Executive Summart
It’s a common misconception: Enterprise network managers too often assume strong encryption equals strong security for wireless LAN (WLAN) traffic.
Certainly, WPA2 Enterprise offers better authentication and encryption options than many organizations deploy in their wired networks. But WLANs involve many other potential vulnerabilities: Rogue access points (APs); denial-of-service attacks against clients; and targeted attacks against WLAN infrastructure all can lead to leakage of sensitive data. The threat to
enterprise WLANs is real and growing.
The RFProtect capabilities in Aruba Networks’ ArubaOS operating system for Mobility Controllers, along with the company’s AirWave Management System, use deep knowledge of 802.11 WLAN protocols, correlated with information from the wired network, to detect, classify, and block attacks and wireless vulnerabilities.
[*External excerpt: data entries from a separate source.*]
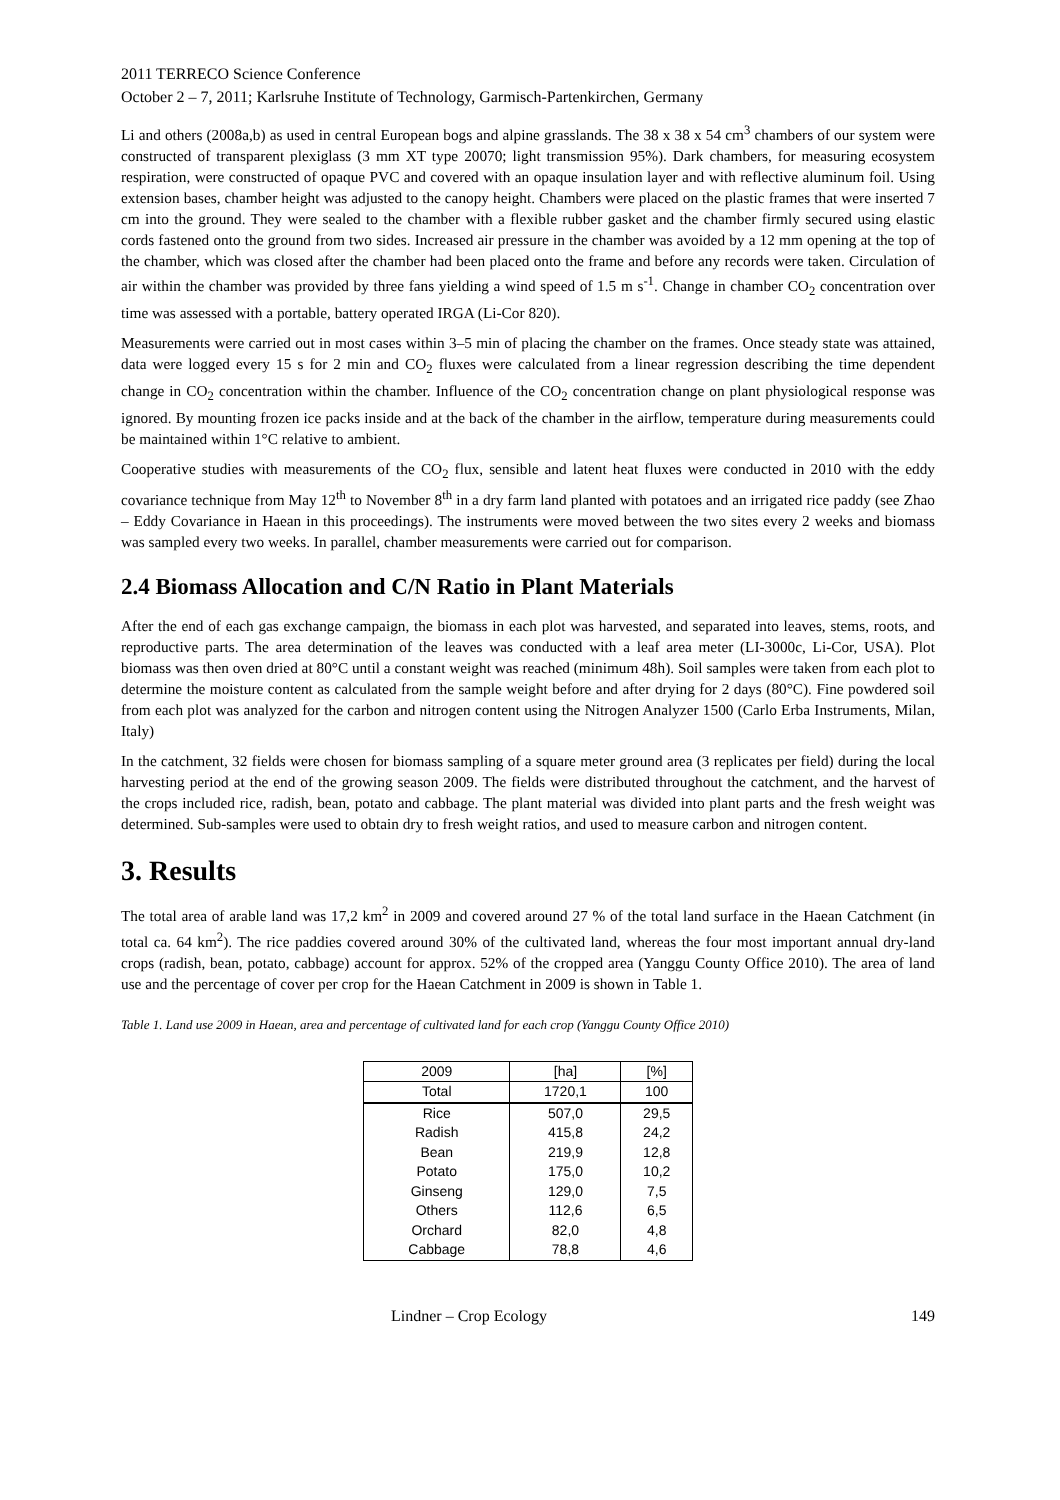2011 TERRECO Science Conference
October 2 – 7, 2011; Karlsruhe Institute of Technology, Garmisch-Partenkirchen, Germany
Li and others (2008a,b) as used in central European bogs and alpine grasslands. The 38 x 38 x 54 cm<sup>3</sup> chambers of our system were constructed of transparent plexiglass (3 mm XT type 20070; light transmission 95%). Dark chambers, for measuring ecosystem respiration, were constructed of opaque PVC and covered with an opaque insulation layer and with reflective aluminum foil. Using extension bases, chamber height was adjusted to the canopy height. Chambers were placed on the plastic frames that were inserted 7 cm into the ground. They were sealed to the chamber with a flexible rubber gasket and the chamber firmly secured using elastic cords fastened onto the ground from two sides. Increased air pressure in the chamber was avoided by a 12 mm opening at the top of the chamber, which was closed after the chamber had been placed onto the frame and before any records were taken. Circulation of air within the chamber was provided by three fans yielding a wind speed of 1.5 m s<sup>-1</sup>. Change in chamber CO<sub>2</sub> concentration over time was assessed with a portable, battery operated IRGA (Li-Cor 820).
Measurements were carried out in most cases within 3–5 min of placing the chamber on the frames. Once steady state was attained, data were logged every 15 s for 2 min and CO<sub>2</sub> fluxes were calculated from a linear regression describing the time dependent change in CO<sub>2</sub> concentration within the chamber. Influence of the CO<sub>2</sub> concentration change on plant physiological response was ignored. By mounting frozen ice packs inside and at the back of the chamber in the airflow, temperature during measurements could be maintained within 1°C relative to ambient.
Cooperative studies with measurements of the CO<sub>2</sub> flux, sensible and latent heat fluxes were conducted in 2010 with the eddy covariance technique from May 12<sup>th</sup> to November 8<sup>th</sup> in a dry farm land planted with potatoes and an irrigated rice paddy (see Zhao – Eddy Covariance in Haean in this proceedings). The instruments were moved between the two sites every 2 weeks and biomass was sampled every two weeks. In parallel, chamber measurements were carried out for comparison.
2.4 Biomass Allocation and C/N Ratio in Plant Materials
After the end of each gas exchange campaign, the biomass in each plot was harvested, and separated into leaves, stems, roots, and reproductive parts. The area determination of the leaves was conducted with a leaf area meter (LI-3000c, Li-Cor, USA). Plot biomass was then oven dried at 80°C until a constant weight was reached (minimum 48h). Soil samples were taken from each plot to determine the moisture content as calculated from the sample weight before and after drying for 2 days (80°C). Fine powdered soil from each plot was analyzed for the carbon and nitrogen content using the Nitrogen Analyzer 1500 (Carlo Erba Instruments, Milan, Italy)
In the catchment, 32 fields were chosen for biomass sampling of a square meter ground area (3 replicates per field) during the local harvesting period at the end of the growing season 2009. The fields were distributed throughout the catchment, and the harvest of the crops included rice, radish, bean, potato and cabbage. The plant material was divided into plant parts and the fresh weight was determined. Sub-samples were used to obtain dry to fresh weight ratios, and used to measure carbon and nitrogen content.
3. Results
The total area of arable land was 17,2 km<sup>2</sup> in 2009 and covered around 27 % of the total land surface in the Haean Catchment (in total ca. 64 km<sup>2</sup>). The rice paddies covered around 30% of the cultivated land, whereas the four most important annual dry-land crops (radish, bean, potato, cabbage) account for approx. 52% of the cropped area (Yanggu County Office 2010). The area of land use and the percentage of cover per crop for the Haean Catchment in 2009 is shown in Table 1.
Table 1. Land use 2009 in Haean, area and percentage of cultivated land for each crop (Yanggu County Office 2010)
| 2009 | [ha] | [%] |
| --- | --- | --- |
| Total | 1720,1 | 100 |
| Rice | 507,0 | 29,5 |
| Radish | 415,8 | 24,2 |
| Bean | 219,9 | 12,8 |
| Potato | 175,0 | 10,2 |
| Ginseng | 129,0 | 7,5 |
| Others | 112,6 | 6,5 |
| Orchard | 82,0 | 4,8 |
| Cabbage | 78,8 | 4,6 |
Lindner – Crop Ecology 149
Aruba commissioned Network Test and Brad “RenderMan” Haines, a widely known wireless penetration tester and speaker at security conferences, to assess the effectiveness of its network security products. Tests involved a battery of published and unpublished attacks, all conducted on a 20,000-square-foot over-the-air test bed.
Among the key findings of the security tests:
- ArubaOS and AirWave correctly detected 11 different forms of rogue APs
- In all cases attempted, multiple wireless intrusion detection (WIP) sensors – both Access Points and Air Monitors – simultaneously detected unauthorized devices and actions.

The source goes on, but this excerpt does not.